McDonald S A, Tuan R S
Department of Biology, University of Pennsylvania, Philadelphia 19104.
Dev Biol. 1989 May;133(1):221-34. doi: 10.1016/0012-1606(89)90313-8.
The development of the chick embryonic calvarium, an intramembranous bone, is characterized by direct differentiation of cranial ectomesenchymal cells into osteoblasts without the formation of a cartilage anlage. Collagen biosynthesis remains predominantly as type I in the calvaria. However, in severely calcium-deficient chick embryos maintained in shell-less (SL) culture, cartilage-specific type II collagen is synthesized by the calvaria. Immunohistochemistry localized the cells expressing type II collagen to undermineralized regions of the SL bone. In this study, collagen gene expression in bones of normal (N) and calcium-deficient SL chick embryos was examined at Incubation Day 14 by in situ cDNA-mRNA hybridization. A critical step in the procedure, which used biotinylated cDNA probes, was the selection of fixation conditions which maximized RNA retention and maintenance of tissue morphology. Tissues fixed in modified Carnoy's fixative (58% ethanol, 30% choloroform, 10% acetic acid, 2% formaldehyde) for 2-4 hr at -20 degrees C sectioned well and retained their cell morphology and cytoplasmic RNA. Other treatments important for the procedure included demineralization in 0.25 M HCl and removal of matrix by hyaluronidase digestion. In situ hybridization with type-specific collagen cDNA probes revealed that type II collagen mRNA was present in cells throughout the SL calvaria. More importantly, cells with type II collagen mRNA were also present in N calvaria which do not synthesize the protein. The overall abundance of type II-positive cells in N calvaria was not significantly different from that in SL calvaria, but their distribution throughout the bones differed. In general, the regional distribution of type II cells was inversely correlated with the extent of matrix mineralization. In the N calvaria, cells containing collagen type II mRNA were absent in the extensively mineralized superior zone, but were found in the temporal zone which showed limited mineralization. On the other hand, in the SL calvaria, which were substantially undermineralized overall, cells with type II mRNA were found throughout the tissue. Interestingly, the overall ratio of type I cells to type II cells was approximately 50% higher in N calvaria. These findings suggest that collagen type mRNA expression in the chick embryonic calvarium is correlated with, and perhaps dependent on, the extent of tissue matrix mineralization.
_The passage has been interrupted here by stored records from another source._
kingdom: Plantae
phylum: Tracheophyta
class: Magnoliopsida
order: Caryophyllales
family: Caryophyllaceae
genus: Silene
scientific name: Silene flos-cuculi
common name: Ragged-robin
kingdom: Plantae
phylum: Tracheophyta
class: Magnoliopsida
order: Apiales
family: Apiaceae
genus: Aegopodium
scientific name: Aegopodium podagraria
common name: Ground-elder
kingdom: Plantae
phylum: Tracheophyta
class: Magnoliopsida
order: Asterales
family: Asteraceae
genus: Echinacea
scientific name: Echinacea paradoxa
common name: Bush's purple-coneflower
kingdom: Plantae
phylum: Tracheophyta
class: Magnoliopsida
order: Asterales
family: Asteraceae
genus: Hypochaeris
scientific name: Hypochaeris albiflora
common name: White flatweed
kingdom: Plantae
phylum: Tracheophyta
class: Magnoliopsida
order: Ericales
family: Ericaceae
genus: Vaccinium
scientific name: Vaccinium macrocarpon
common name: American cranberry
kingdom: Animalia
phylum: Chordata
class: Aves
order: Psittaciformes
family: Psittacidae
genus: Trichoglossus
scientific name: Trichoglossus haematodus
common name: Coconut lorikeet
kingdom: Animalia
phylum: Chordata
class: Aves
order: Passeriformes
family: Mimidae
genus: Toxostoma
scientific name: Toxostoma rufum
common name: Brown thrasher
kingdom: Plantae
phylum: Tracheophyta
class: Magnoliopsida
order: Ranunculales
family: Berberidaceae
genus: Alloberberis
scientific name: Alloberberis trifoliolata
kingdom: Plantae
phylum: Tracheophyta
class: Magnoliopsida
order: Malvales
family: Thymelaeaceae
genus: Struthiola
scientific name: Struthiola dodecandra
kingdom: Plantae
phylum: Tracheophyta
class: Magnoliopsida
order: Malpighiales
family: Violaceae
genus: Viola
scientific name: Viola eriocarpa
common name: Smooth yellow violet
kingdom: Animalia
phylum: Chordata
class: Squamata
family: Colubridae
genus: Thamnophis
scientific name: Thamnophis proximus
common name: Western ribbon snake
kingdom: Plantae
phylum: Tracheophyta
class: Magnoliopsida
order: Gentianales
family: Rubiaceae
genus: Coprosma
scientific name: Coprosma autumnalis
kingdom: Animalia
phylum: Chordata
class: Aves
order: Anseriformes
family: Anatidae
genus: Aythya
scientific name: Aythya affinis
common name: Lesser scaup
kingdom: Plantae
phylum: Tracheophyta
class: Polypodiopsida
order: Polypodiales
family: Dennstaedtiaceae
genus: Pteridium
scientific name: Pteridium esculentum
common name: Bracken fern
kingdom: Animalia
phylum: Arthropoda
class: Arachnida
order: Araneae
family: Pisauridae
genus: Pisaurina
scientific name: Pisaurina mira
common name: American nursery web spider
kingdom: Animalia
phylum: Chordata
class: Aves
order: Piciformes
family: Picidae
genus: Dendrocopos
鸡胚颅盖骨是一种膜内成骨,其发育特征是颅外间充质细胞直接分化为成骨细胞,而不形成软骨雏形。颅盖骨中的胶原蛋白生物合成主要仍为I型。然而,在无壳(SL)培养中维持的严重缺钙鸡胚中,颅盖骨会合成软骨特异性的II型胶原蛋白。免疫组织化学将表达II型胶原蛋白的细胞定位到SL骨的矿化不足区域。在本研究中,通过原位cDNA - mRNA杂交,在孵化第14天检测了正常(N)和缺钙SL鸡胚骨骼中的胶原蛋白基因表达。该程序使用生物素化cDNA探针的一个关键步骤是选择能使RNA保留最大化并维持组织形态的固定条件。用改良的卡诺固定液(58%乙醇、30%氯仿、10%乙酸、2%甲醛)在 - 20℃固定组织2 - 4小时,切片良好,保留了细胞形态和细胞质RNA。该程序的其他重要处理包括用0.25 M HCl脱矿以及用透明质酸酶消化去除基质。用类型特异性胶原蛋白cDNA探针进行原位杂交显示,II型胶原蛋白mRNA存在于整个SL颅盖骨的细胞中。更重要的是,在不合成该蛋白的N颅盖骨中也存在含有II型胶原蛋白mRNA的细胞。N颅盖骨中II型阳性细胞的总体丰度与SL颅盖骨中的没有显著差异,但它们在整个骨骼中的分布不同。一般来说,II型细胞的区域分布与基质矿化程度呈负相关。在N颅盖骨中,广泛矿化的上区没有含有II型胶原蛋白mRNA的细胞,但在矿化有限的颞区发现了这类细胞。另一方面,在总体矿化严重不足的SL颅盖骨中,整个组织都发现了含有II型mRNA的细胞。有趣的是,N颅盖骨中I型细胞与II型细胞的总体比例大约高出50%。这些发现表明,鸡胚颅盖骨中胶原蛋白mRNA的表达与组织基质矿化程度相关,甚至可能依赖于该程度。